INPUT RECORDS »

▽

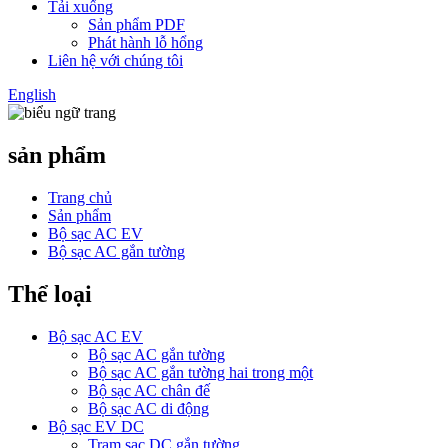
Tải xuống
Sản phẩm PDF
Phát hành lỗ hổng
Liên hệ với chúng tôi
English
sản phẩm
Trang chủ
Sản phẩm
Bộ sạc AC EV
Bộ sạc AC gắn tường
Thể loại
Bộ sạc AC EV
Bộ sạc AC gắn tường
Bộ sạc AC gắn tường hai trong một
Bộ sạc AC chân đế
Bộ sạc AC di động
Bộ sạc EV DC
Trạm sạc DC gắn tường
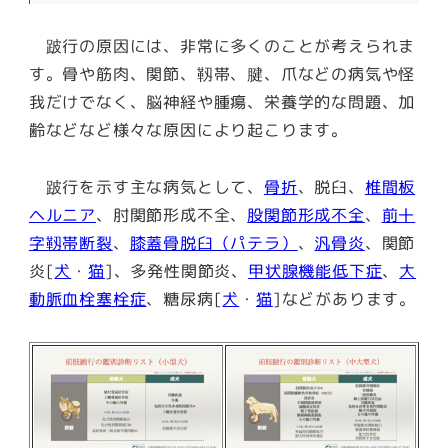
跛行の原因には、非常に多くのことが考えられま
す。骨や筋肉、関節、靱帯、腱、爪などの病気や怪
我だけでなく、脳神経や腫瘍、栄養学的な問題、加
齢などなど様々な原因により起こります。
跛行を示す主な病気として、
骨折
、脱臼、
椎間板
ヘルニア
、肘関節形成不全、
股関節形成不全
、
前十
字靱帯断裂
、
膝蓋骨脱臼（パテラ）
、
汎骨炎
、関節
炎[
犬
・
猫
]、多発性関節炎、
甲状腺機能低下症
、
大
動脈血栓塞栓症
、糖尿病[
犬
・
猫
]などがあります。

△

WORK ORDER »
Which lines above hold the string "tường"? Please copy all of them.

EXERCISE SOLUTION »
Bộ sạc AC gắn tường
Bộ sạc AC gắn tường
Bộ sạc AC gắn tường hai trong một
Trạm sạc DC gắn tường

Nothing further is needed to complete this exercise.